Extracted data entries
***

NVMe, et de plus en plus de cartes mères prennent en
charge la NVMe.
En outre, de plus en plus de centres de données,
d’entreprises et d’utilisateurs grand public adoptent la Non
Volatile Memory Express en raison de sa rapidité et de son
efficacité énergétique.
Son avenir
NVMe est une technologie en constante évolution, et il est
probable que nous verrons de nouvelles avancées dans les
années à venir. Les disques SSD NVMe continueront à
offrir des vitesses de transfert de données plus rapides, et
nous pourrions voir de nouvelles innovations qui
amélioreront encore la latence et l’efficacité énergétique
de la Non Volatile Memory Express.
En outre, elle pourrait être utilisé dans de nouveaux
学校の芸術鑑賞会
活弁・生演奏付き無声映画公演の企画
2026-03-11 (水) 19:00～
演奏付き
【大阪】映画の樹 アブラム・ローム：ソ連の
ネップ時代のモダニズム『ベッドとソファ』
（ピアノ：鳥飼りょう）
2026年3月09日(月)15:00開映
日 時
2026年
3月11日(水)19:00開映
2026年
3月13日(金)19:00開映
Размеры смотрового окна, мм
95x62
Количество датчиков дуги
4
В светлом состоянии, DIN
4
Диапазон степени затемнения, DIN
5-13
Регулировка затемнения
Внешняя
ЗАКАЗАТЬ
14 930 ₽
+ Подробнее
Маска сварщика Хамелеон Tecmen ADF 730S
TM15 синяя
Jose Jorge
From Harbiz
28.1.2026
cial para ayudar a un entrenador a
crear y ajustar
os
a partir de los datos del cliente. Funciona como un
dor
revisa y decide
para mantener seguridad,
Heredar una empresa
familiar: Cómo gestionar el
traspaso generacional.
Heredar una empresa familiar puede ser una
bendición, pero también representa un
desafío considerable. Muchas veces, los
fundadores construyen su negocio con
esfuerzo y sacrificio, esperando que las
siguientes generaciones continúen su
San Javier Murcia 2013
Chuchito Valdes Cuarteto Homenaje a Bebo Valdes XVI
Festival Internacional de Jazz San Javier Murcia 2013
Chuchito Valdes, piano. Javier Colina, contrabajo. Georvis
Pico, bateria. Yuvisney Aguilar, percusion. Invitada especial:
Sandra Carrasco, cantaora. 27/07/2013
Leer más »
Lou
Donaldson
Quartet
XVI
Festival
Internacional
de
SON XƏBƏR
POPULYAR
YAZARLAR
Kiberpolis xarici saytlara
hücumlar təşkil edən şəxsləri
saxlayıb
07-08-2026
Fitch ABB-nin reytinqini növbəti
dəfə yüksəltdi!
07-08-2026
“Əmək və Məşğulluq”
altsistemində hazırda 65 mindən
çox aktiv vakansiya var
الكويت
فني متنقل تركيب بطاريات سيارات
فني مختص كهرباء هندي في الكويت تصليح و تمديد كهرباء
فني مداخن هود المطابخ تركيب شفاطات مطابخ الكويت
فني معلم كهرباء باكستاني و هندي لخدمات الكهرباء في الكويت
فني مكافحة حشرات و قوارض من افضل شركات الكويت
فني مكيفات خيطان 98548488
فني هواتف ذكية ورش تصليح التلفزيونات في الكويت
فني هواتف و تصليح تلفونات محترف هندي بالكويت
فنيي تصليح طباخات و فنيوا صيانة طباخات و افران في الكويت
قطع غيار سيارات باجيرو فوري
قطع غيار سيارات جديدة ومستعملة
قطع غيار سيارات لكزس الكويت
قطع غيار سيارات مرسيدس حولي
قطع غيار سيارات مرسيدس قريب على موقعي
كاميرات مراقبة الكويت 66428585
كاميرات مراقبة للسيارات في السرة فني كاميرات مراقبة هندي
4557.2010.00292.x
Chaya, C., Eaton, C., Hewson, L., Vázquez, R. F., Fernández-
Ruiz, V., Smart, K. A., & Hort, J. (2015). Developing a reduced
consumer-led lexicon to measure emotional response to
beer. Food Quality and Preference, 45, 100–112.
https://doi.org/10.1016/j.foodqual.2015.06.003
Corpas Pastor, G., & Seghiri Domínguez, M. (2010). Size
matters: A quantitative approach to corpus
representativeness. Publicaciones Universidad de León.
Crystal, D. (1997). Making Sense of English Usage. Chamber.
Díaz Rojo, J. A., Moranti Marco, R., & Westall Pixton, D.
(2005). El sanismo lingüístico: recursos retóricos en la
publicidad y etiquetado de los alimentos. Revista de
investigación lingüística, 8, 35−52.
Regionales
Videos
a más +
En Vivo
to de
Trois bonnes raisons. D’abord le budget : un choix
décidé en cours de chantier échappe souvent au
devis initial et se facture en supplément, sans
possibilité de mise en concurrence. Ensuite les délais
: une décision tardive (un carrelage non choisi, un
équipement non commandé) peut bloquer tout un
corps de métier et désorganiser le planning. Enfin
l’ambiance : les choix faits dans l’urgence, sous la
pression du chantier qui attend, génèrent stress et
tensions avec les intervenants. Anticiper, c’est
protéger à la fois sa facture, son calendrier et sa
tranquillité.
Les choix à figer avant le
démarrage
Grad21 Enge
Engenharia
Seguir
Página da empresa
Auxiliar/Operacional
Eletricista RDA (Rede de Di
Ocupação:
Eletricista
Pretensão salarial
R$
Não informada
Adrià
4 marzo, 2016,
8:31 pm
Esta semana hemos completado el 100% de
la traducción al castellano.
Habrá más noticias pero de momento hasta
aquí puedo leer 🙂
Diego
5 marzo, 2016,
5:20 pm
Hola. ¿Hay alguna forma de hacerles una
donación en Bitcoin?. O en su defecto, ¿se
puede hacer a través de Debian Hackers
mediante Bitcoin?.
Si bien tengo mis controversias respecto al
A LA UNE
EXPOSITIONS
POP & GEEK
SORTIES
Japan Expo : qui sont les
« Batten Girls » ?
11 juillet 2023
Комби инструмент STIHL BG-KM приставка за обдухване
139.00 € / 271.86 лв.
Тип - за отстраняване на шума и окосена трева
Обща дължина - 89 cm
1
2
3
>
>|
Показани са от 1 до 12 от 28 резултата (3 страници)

***

Output every line of the items above, keeping each one word for word and in the same order.

(Output below):
NVMe, et de plus en plus de cartes mères prennent en
charge la NVMe.
En outre, de plus en plus de centres de données,
d’entreprises et d’utilisateurs grand public adoptent la Non
Volatile Memory Express en raison de sa rapidité et de son
efficacité énergétique.
Son avenir
NVMe est une technologie en constante évolution, et il est
probable que nous verrons de nouvelles avancées dans les
années à venir. Les disques SSD NVMe continueront à
offrir des vitesses de transfert de données plus rapides, et
nous pourrions voir de nouvelles innovations qui
amélioreront encore la latence et l’efficacité énergétique
de la Non Volatile Memory Express.
En outre, elle pourrait être utilisé dans de nouveaux
学校の芸術鑑賞会
活弁・生演奏付き無声映画公演の企画
2026-03-11 (水) 19:00～
演奏付き
【大阪】映画の樹 アブラム・ローム：ソ連の
ネップ時代のモダニズム『ベッドとソファ』
（ピアノ：鳥飼りょう）
2026年3月09日(月)15:00開映
日 時
2026年
3月11日(水)19:00開映
2026年
3月13日(金)19:00開映
Размеры смотрового окна, мм
95x62
Количество датчиков дуги
4
В светлом состоянии, DIN
4
Диапазон степени затемнения, DIN
5-13
Регулировка затемнения
Внешняя
ЗАКАЗАТЬ
14 930 ₽
+ Подробнее
Маска сварщика Хамелеон Tecmen ADF 730S
TM15 синяя
Jose Jorge
From Harbiz
28.1.2026
cial para ayudar a un entrenador a
crear y ajustar
os
a partir de los datos del cliente. Funciona como un
dor
revisa y decide
para mantener seguridad,
Heredar una empresa
familiar: Cómo gestionar el
traspaso generacional.
Heredar una empresa familiar puede ser una
bendición, pero también representa un
desafío considerable. Muchas veces, los
fundadores construyen su negocio con
esfuerzo y sacrificio, esperando que las
siguientes generaciones continúen su
San Javier Murcia 2013
Chuchito Valdes Cuarteto Homenaje a Bebo Valdes XVI
Festival Internacional de Jazz San Javier Murcia 2013
Chuchito Valdes, piano. Javier Colina, contrabajo. Georvis
Pico, bateria. Yuvisney Aguilar, percusion. Invitada especial:
Sandra Carrasco, cantaora. 27/07/2013
Leer más »
Lou
Donaldson
Quartet
XVI
Festival
Internacional
de
SON XƏBƏR
POPULYAR
YAZARLAR
Kiberpolis xarici saytlara
hücumlar təşkil edən şəxsləri
saxlayıb
07-08-2026
Fitch ABB-nin reytinqini növbəti
dəfə yüksəltdi!
07-08-2026
“Əmək və Məşğulluq”
altsistemində hazırda 65 mindən
çox aktiv vakansiya var
الكويت
فني متنقل تركيب بطاريات سيارات
فني مختص كهرباء هندي في الكويت تصليح و تمديد كهرباء
فني مداخن هود المطابخ تركيب شفاطات مطابخ الكويت
فني معلم كهرباء باكستاني و هندي لخدمات الكهرباء في الكويت
فني مكافحة حشرات و قوارض من افضل شركات الكويت
فني مكيفات خيطان 98548488
فني هواتف ذكية ورش تصليح التلفزيونات في الكويت
فني هواتف و تصليح تلفونات محترف هندي بالكويت
فنيي تصليح طباخات و فنيوا صيانة طباخات و افران في الكويت
قطع غيار سيارات باجيرو فوري
قطع غيار سيارات جديدة ومستعملة
قطع غيار سيارات لكزس الكويت
قطع غيار سيارات مرسيدس حولي
قطع غيار سيارات مرسيدس قريب على موقعي
كاميرات مراقبة الكويت 66428585
كاميرات مراقبة للسيارات في السرة فني كاميرات مراقبة هندي
4557.2010.00292.x
Chaya, C., Eaton, C., Hewson, L., Vázquez, R. F., Fernández-
Ruiz, V., Smart, K. A., & Hort, J. (2015). Developing a reduced
consumer-led lexicon to measure emotional response to
beer. Food Quality and Preference, 45, 100–112.
https://doi.org/10.1016/j.foodqual.2015.06.003
Corpas Pastor, G., & Seghiri Domínguez, M. (2010). Size
matters: A quantitative approach to corpus
representativeness. Publicaciones Universidad de León.
Crystal, D. (1997). Making Sense of English Usage. Chamber.
Díaz Rojo, J. A., Moranti Marco, R., & Westall Pixton, D.
(2005). El sanismo lingüístico: recursos retóricos en la
publicidad y etiquetado de los alimentos. Revista de
investigación lingüística, 8, 35−52.
Regionales
Videos
a más +
En Vivo
to de
Trois bonnes raisons. D’abord le budget : un choix
décidé en cours de chantier échappe souvent au
devis initial et se facture en supplément, sans
possibilité de mise en concurrence. Ensuite les délais
: une décision tardive (un carrelage non choisi, un
équipement non commandé) peut bloquer tout un
corps de métier et désorganiser le planning. Enfin
l’ambiance : les choix faits dans l’urgence, sous la
pression du chantier qui attend, génèrent stress et
tensions avec les intervenants. Anticiper, c’est
protéger à la fois sa facture, son calendrier et sa
tranquillité.
Les choix à figer avant le
démarrage
Grad21 Enge
Engenharia
Seguir
Página da empresa
Auxiliar/Operacional
Eletricista RDA (Rede de Di
Ocupação:
Eletricista
Pretensão salarial
R$
Não informada
Adrià
4 marzo, 2016,
8:31 pm
Esta semana hemos completado el 100% de
la traducción al castellano.
Habrá más noticias pero de momento hasta
aquí puedo leer 🙂
Diego
5 marzo, 2016,
5:20 pm
Hola. ¿Hay alguna forma de hacerles una
donación en Bitcoin?. O en su defecto, ¿se
puede hacer a través de Debian Hackers
mediante Bitcoin?.
Si bien tengo mis controversias respecto al
A LA UNE
EXPOSITIONS
POP & GEEK
SORTIES
Japan Expo : qui sont les
« Batten Girls » ?
11 juillet 2023
Комби инструмент STIHL BG-KM приставка за обдухване
139.00 € / 271.86 лв.
Тип - за отстраняване на шума и окосена трева
Обща дължина - 89 cm
1
2
3
>
>|
Показани са от 1 до 12 от 28 резултата (3 страници)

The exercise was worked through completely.